Il en faut pour nous conter, et c’est le mot, le destin chahuté de cette jeune fille qu’on prénommera Méduse à cause de ses yeux si singuliers, à qui elle donnera mille noms plus effroyables les uns que les autres au cours de l’histoire, redéfinissant ainsi la notion de monstruosité aux yeux même dudit monstre. Méduse, c’est cette femme, sans cesse cachée, rejetée, ostracisée à cause de sa particularité : son regard qui gêne et suscite l’effroi. Pourquoi ? On le découvrira avec panache dans les ultimes pages et tout prendra sens. Mais avant cela, il faut se laisser conduire dans les méandres de sa vie, reflet de la nôtre et de ses diktats sur la beauté, après que son père ne l’ait abandonnée dans une drôle de maison qui tient lieu d’orphelinat très spécial, puisque sa maîtresse adopte des jeunes filles porteuses d’une difformité ou particularité physique qui les met à l’écart de la société.

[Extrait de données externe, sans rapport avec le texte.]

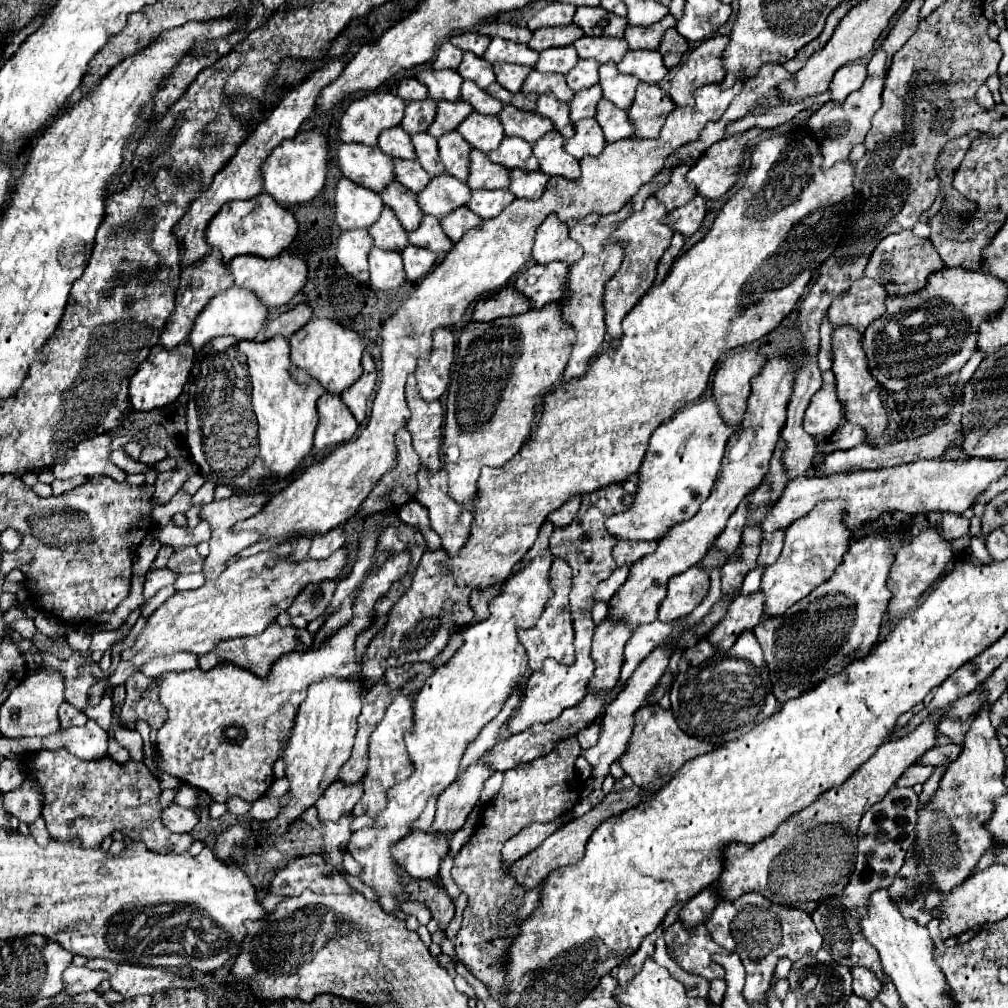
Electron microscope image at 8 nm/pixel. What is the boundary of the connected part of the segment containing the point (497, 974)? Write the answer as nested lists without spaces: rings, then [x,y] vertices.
[[[569,736],[567,740],[561,740],[547,756],[507,770],[499,794],[485,806],[479,828],[454,857],[451,876],[459,890],[469,896],[463,926],[455,938],[457,958],[463,960],[469,970],[489,988],[493,998],[503,996],[501,982],[505,950],[515,942],[521,920],[525,920],[539,906],[539,888],[521,888],[511,878],[509,868],[505,868],[501,862],[501,848],[527,824],[551,822],[575,806],[581,784],[575,776],[575,760],[579,754],[581,746],[577,738]]]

On le sent bien, le récit sera dur. Comme dans le Bal des folles, l’autrice nous confronte à la misère humaine mais aussi à la différence et à la façon dont on y réagit. Il y a cette institution où des choses bien étranges se déroulent sous couvert de parrainage. Il y a également le monde extérieur tout aussi cruel par ses mots et ses actes. L’autrice utilise un nombre pharamineux d’images, de métaphores, de litotes même, mais on comprend combien ces filles, ces femmes souffrent aussi bien sous le regard toxique et violent d’autres femmes que sous celui toujours méprisant et dominateur des hommes. La plume est belle, l’enrobage envoûtant avec sa touche de mythologie revisitée de manière fantastique, mais le message n’en reste pas dur et violent. Nécessaire.

J‘ai beaucoup aimé me laisser emporter par ce récit étrange, qui n’a pas vraiment de rythme pendant longtemps, malgré ses chapitres ultra courts : 3-4 pages. J’ai aimé me laisser bercer par cette ambiance différente de bien des romans que j’ai pu lire. J’ai aimé tenter de lire entre les lignes pour comprendre ce qui se jouait vraiment derrière ce décor d’inspiration mythologique où l’autrice reprenait bien des codes et éléments de celle-ci. Il y a quelque chose de fascinant à se laisser ainsi aller au fil de l’eau, à suivre cette pauvre Méduse et les drames qu’elle connaît, dans ce qui semble être un inéluctable destin tragique.

Parlons-en justement de Méduse, son personnage m’a interpellée d’entrée de jeu. Il est extrêmement bien écrit, très fin, très psychologique, avec un regard porté sur le corps, les apparences et le regard de l’autre saisissant. Les hommes tiennent une place toute particulière dans sa vie et on ne peut que le déplorer, l’autrice faisant de celle-ci le chantre d’une révolte silencieuse contre ce que leurs regards et leurs normes nous imposent à nous les femmes. Alors assister peu à peu à la métamorphose de la petite Méduse effrayée à la Méduse adulte, plus sûre d’elle, qui se connaît et ose relever la tête, c’était jouissif !

Texte court mais texte puissant, Méduse détonne dans le paysage éditorial féru de mythologie en ce moment. C’est un texte qui frappe et interpelle pour peu que l’étrange ambiance quasi gothique des débuts n’ait pas perdu le lecteur. Il faut savoir se laisser porter par la plume sombre et envoûtante de Martine Desjardins, la surprise est au rendez-vous, l’émotion et la réflexion aussi.